Given problem »
Show each line of the data below that contains the string "REMOVE", treating uppercase and lowercase as distinct.

Given records »
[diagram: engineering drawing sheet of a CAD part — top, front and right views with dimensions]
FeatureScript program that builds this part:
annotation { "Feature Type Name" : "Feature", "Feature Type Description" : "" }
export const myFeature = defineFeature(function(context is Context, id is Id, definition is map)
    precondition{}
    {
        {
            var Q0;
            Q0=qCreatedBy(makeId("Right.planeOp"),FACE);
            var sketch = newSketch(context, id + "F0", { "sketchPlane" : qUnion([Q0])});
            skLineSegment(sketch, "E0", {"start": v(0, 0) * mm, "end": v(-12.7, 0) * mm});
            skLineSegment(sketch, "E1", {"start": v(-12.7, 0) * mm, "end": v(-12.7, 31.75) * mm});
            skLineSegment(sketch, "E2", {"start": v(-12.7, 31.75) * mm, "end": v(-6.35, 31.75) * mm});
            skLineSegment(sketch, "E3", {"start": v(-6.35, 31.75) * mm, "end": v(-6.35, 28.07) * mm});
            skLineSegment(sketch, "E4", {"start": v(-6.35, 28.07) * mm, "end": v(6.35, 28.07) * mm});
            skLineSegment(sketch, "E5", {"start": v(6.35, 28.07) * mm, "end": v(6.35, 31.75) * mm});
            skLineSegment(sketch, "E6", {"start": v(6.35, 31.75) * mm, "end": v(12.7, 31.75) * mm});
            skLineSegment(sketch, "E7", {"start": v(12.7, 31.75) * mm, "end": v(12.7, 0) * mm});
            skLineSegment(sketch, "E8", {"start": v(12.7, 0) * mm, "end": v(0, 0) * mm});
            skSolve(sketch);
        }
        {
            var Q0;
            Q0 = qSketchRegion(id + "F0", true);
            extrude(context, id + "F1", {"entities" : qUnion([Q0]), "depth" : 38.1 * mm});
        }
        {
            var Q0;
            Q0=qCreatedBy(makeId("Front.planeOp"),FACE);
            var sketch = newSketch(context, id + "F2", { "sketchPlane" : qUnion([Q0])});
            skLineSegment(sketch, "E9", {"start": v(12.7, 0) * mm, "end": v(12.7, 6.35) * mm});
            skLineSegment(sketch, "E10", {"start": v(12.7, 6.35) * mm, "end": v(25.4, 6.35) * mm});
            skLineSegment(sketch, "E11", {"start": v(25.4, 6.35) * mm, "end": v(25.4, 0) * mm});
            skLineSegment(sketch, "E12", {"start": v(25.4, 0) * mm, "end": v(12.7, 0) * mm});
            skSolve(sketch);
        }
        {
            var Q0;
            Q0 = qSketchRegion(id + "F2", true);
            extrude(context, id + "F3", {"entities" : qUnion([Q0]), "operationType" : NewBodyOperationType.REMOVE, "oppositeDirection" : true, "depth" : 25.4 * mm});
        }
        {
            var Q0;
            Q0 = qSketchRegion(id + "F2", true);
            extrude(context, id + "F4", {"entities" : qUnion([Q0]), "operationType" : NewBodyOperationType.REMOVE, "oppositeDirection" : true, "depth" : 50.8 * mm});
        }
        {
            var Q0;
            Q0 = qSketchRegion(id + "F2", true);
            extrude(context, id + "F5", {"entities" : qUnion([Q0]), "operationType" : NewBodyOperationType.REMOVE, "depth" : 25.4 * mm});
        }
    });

Result of this exercise »
            extrude(context, id + "F3", {"entities" : qUnion([Q0]), "operationType" : NewBodyOperationType.REMOVE, "oppositeDirection" : true, "depth" : 25.4 * mm});
            extrude(context, id + "F4", {"entities" : qUnion([Q0]), "operationType" : NewBodyOperationType.REMOVE, "oppositeDirection" : true, "depth" : 50.8 * mm});
            extrude(context, id + "F5", {"entities" : qUnion([Q0]), "operationType" : NewBodyOperationType.REMOVE, "depth" : 25.4 * mm});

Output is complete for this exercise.